Start of Block

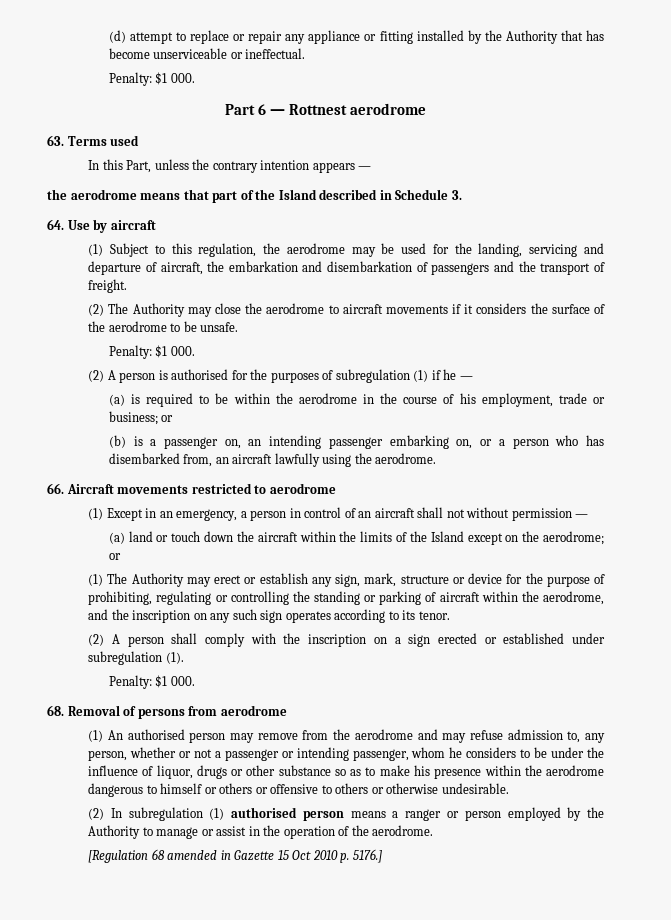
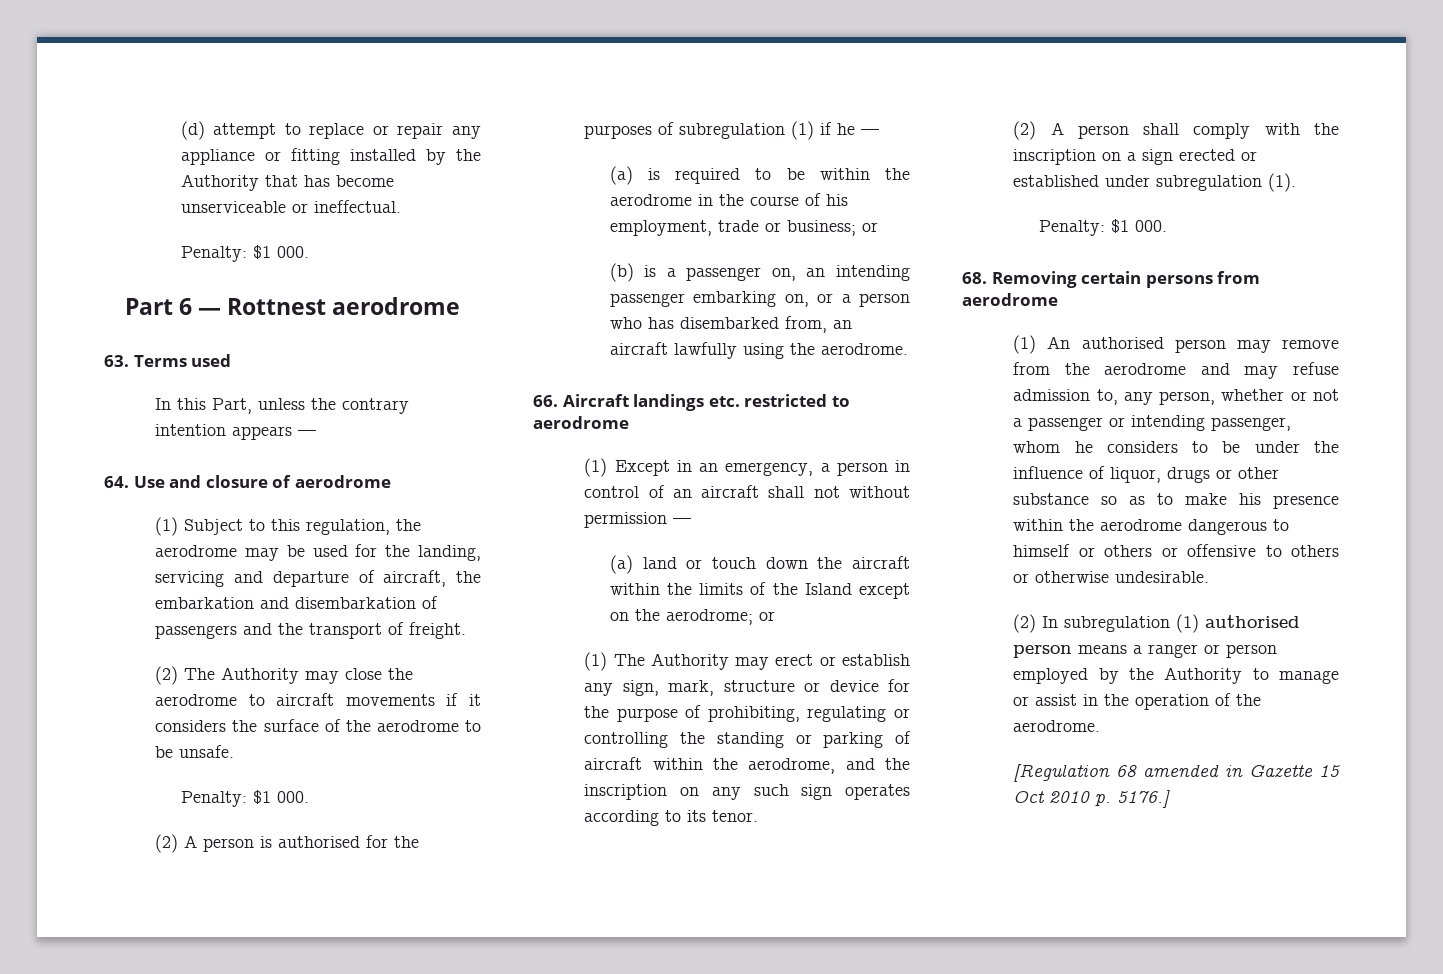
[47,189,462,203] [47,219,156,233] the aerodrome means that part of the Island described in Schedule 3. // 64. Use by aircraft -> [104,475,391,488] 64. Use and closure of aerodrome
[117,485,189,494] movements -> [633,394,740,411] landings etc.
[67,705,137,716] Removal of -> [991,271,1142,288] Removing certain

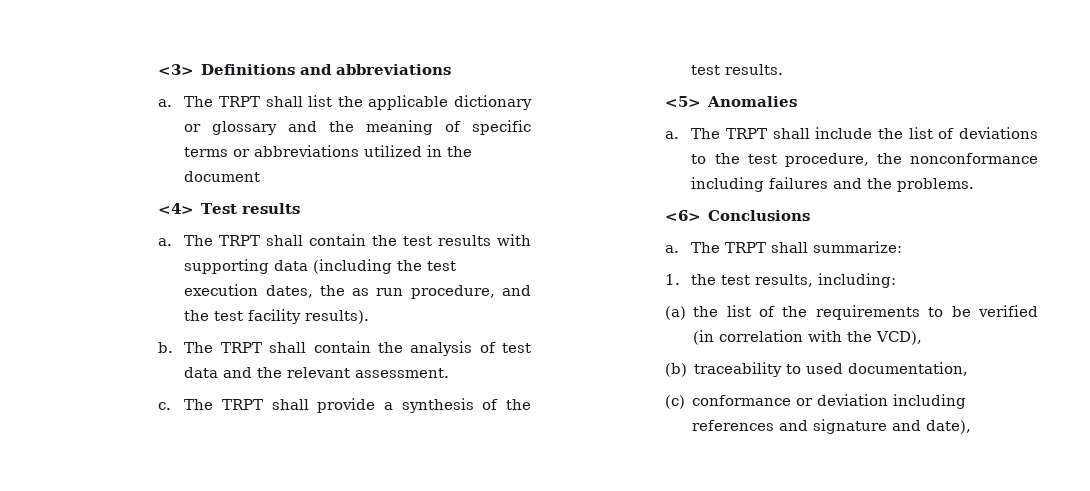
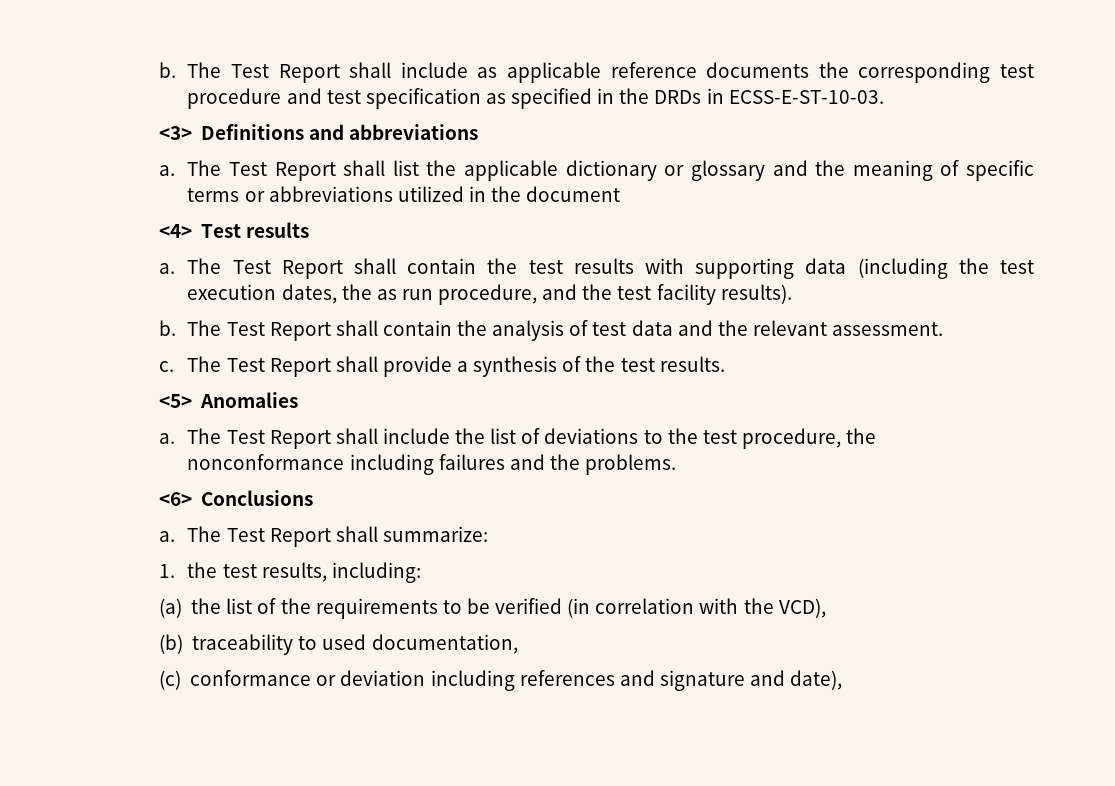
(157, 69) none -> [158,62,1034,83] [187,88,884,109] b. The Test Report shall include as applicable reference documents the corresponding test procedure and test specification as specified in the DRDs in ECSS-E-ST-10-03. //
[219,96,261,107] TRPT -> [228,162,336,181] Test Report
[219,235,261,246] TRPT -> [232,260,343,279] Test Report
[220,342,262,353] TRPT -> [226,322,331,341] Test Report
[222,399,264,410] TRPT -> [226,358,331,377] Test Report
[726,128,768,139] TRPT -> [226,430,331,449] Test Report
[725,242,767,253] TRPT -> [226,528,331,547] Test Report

End of Block
Start of Block

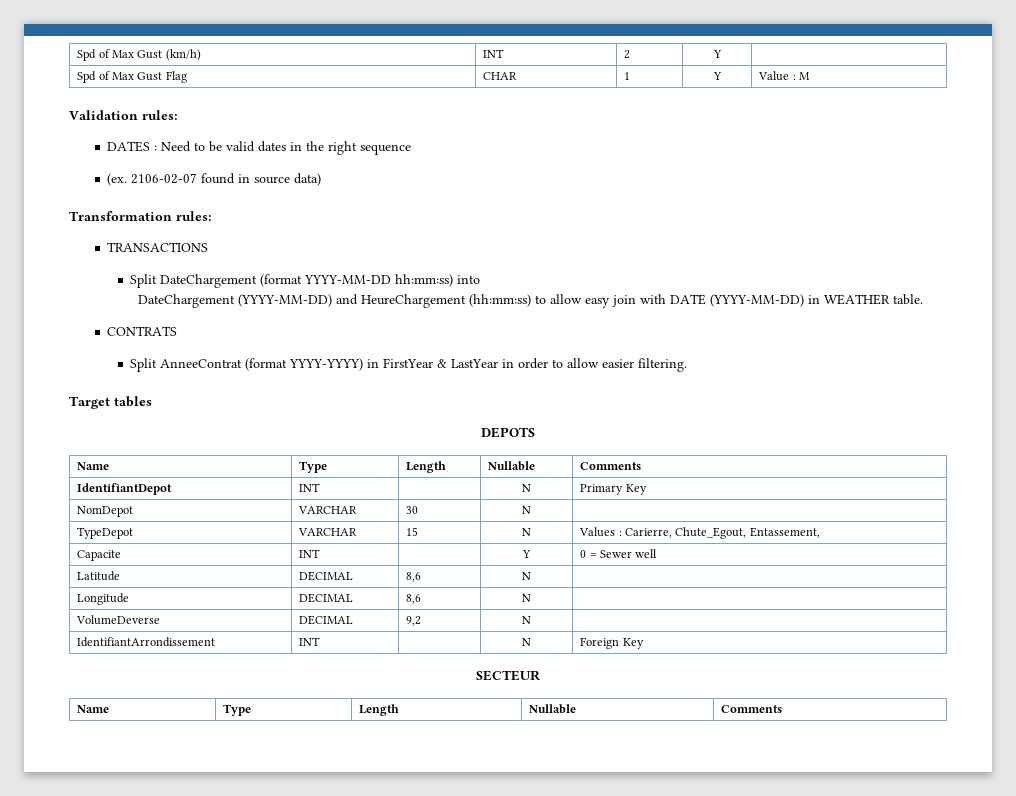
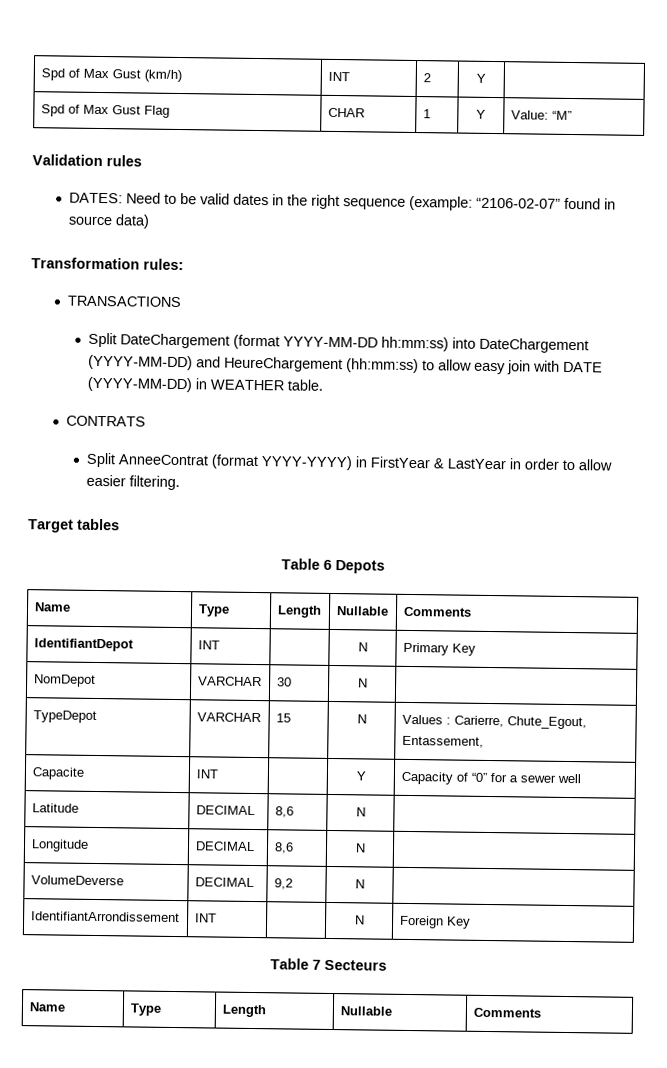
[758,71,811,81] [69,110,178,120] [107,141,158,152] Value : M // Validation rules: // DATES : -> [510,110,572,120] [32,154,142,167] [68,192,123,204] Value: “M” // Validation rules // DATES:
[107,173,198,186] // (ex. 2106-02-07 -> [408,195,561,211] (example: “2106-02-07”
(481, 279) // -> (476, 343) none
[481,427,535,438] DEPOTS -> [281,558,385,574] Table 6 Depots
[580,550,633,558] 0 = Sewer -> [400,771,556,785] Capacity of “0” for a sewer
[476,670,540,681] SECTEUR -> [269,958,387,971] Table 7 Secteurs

End of Block

■ **WORK TO BE COMPLETED**:
In the listing above, find the line with "[117,485,189,494] movements ->" and the line with "[725,242,767,253] TRPT ->". Output both, plus every line between them, and no pictures.

■ **PROBLEM SOLUTION**:
[117,485,189,494] movements -> [633,394,740,411] landings etc.
[67,705,137,716] Removal of -> [991,271,1142,288] Removing certain

(157, 69) none -> [158,62,1034,83] [187,88,884,109] b. The Test Report shall include as applicable reference documents the corresponding test procedure and test specification as specified in the DRDs in ECSS-E-ST-10-03. //
[219,96,261,107] TRPT -> [228,162,336,181] Test Report
[219,235,261,246] TRPT -> [232,260,343,279] Test Report
[220,342,262,353] TRPT -> [226,322,331,341] Test Report
[222,399,264,410] TRPT -> [226,358,331,377] Test Report
[726,128,768,139] TRPT -> [226,430,331,449] Test Report
[725,242,767,253] TRPT -> [226,528,331,547] Test Report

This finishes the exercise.